What the task asks:
Extract each line in the rows below that contains the word "voordelen".

^^^^

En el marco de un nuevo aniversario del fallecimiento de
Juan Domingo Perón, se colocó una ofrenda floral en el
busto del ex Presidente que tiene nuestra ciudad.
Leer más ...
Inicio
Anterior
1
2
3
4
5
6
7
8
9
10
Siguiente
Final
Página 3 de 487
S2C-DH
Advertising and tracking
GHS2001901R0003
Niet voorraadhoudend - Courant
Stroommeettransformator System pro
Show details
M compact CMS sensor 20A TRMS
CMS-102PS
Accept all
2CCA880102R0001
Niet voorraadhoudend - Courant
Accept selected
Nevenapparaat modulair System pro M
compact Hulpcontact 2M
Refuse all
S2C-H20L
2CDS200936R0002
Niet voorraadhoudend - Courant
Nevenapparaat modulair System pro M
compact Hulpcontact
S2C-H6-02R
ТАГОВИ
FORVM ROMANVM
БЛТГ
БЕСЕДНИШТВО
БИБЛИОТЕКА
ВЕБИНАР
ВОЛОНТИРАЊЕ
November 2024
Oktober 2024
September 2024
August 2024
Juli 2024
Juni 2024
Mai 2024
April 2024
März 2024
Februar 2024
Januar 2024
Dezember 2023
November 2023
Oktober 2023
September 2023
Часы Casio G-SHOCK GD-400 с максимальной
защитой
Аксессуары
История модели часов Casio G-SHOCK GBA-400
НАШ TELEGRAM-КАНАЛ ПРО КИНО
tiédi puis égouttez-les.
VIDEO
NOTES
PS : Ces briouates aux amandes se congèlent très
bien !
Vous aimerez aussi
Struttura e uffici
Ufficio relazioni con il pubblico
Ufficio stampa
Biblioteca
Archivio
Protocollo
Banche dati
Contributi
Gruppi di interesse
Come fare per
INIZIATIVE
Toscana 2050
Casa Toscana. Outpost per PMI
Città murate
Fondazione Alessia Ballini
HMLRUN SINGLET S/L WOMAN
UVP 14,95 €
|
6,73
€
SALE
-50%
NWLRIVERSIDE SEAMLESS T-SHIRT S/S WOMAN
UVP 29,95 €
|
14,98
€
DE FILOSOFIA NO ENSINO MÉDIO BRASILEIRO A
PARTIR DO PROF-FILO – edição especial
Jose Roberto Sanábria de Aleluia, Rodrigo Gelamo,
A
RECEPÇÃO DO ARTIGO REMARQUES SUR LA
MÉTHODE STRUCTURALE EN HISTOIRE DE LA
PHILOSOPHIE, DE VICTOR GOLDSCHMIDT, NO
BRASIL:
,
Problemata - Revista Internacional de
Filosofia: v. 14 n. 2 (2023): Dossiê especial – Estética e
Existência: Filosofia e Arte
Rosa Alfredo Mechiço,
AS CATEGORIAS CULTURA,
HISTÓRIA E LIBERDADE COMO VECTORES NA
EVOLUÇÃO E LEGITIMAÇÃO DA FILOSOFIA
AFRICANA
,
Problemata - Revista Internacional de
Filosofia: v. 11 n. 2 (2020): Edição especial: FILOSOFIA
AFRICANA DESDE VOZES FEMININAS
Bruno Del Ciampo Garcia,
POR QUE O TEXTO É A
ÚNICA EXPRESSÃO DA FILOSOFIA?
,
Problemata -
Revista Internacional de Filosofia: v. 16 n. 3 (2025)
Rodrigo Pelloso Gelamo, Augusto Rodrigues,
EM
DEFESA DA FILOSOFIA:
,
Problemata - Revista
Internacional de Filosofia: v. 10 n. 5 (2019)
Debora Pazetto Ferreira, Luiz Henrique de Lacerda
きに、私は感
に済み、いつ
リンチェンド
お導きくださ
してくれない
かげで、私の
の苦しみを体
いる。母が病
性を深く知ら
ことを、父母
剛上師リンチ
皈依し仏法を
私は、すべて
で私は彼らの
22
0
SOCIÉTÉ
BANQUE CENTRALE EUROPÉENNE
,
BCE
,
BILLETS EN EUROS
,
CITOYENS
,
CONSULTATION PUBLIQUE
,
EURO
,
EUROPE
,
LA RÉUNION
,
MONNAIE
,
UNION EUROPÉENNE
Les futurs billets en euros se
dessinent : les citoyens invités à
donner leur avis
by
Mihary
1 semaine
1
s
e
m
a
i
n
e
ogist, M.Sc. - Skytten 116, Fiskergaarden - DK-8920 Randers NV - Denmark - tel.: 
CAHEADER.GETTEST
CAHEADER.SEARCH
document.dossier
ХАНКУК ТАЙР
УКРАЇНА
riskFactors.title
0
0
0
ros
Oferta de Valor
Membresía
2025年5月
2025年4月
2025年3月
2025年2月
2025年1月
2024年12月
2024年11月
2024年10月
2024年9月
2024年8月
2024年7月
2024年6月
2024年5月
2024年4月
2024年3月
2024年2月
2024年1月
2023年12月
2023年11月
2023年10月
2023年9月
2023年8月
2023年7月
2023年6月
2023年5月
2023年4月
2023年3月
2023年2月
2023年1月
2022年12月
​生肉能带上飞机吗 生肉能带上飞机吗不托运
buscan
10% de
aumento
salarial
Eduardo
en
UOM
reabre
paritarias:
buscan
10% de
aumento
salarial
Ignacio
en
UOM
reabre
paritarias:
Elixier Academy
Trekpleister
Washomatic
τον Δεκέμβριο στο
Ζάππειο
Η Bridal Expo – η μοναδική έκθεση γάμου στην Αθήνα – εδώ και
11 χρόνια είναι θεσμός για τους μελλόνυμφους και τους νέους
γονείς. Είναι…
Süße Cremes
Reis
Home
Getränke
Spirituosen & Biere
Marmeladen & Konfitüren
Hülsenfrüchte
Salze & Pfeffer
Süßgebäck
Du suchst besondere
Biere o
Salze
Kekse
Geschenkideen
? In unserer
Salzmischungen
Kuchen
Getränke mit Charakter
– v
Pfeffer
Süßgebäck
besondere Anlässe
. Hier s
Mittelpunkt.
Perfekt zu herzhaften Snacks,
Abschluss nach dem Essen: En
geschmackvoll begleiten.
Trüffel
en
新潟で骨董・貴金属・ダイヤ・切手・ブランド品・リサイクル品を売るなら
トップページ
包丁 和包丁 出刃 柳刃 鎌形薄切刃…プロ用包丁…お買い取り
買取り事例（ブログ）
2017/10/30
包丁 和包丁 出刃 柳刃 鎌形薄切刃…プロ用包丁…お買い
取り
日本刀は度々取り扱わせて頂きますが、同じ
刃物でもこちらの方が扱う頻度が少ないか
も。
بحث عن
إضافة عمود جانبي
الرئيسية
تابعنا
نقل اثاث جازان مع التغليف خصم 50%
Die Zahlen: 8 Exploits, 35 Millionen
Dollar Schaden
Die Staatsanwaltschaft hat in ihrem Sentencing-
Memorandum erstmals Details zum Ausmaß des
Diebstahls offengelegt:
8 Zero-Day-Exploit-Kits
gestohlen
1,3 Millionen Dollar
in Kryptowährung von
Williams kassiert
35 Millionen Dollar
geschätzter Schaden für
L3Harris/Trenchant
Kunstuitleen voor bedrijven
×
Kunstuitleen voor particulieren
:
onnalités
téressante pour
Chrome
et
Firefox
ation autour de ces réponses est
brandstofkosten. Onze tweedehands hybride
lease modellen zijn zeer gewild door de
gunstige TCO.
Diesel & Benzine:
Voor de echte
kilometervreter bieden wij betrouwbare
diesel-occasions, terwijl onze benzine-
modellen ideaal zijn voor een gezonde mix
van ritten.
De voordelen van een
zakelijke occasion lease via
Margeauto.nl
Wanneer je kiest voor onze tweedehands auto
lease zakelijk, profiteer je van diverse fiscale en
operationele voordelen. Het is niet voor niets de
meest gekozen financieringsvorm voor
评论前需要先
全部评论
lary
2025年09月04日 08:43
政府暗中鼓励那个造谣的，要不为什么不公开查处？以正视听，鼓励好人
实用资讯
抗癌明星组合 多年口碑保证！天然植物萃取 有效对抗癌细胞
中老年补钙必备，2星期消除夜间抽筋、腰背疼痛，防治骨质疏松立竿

^^^^

Task answer:
De voordelen van een
operationele voordelen. Het is niet voor niets de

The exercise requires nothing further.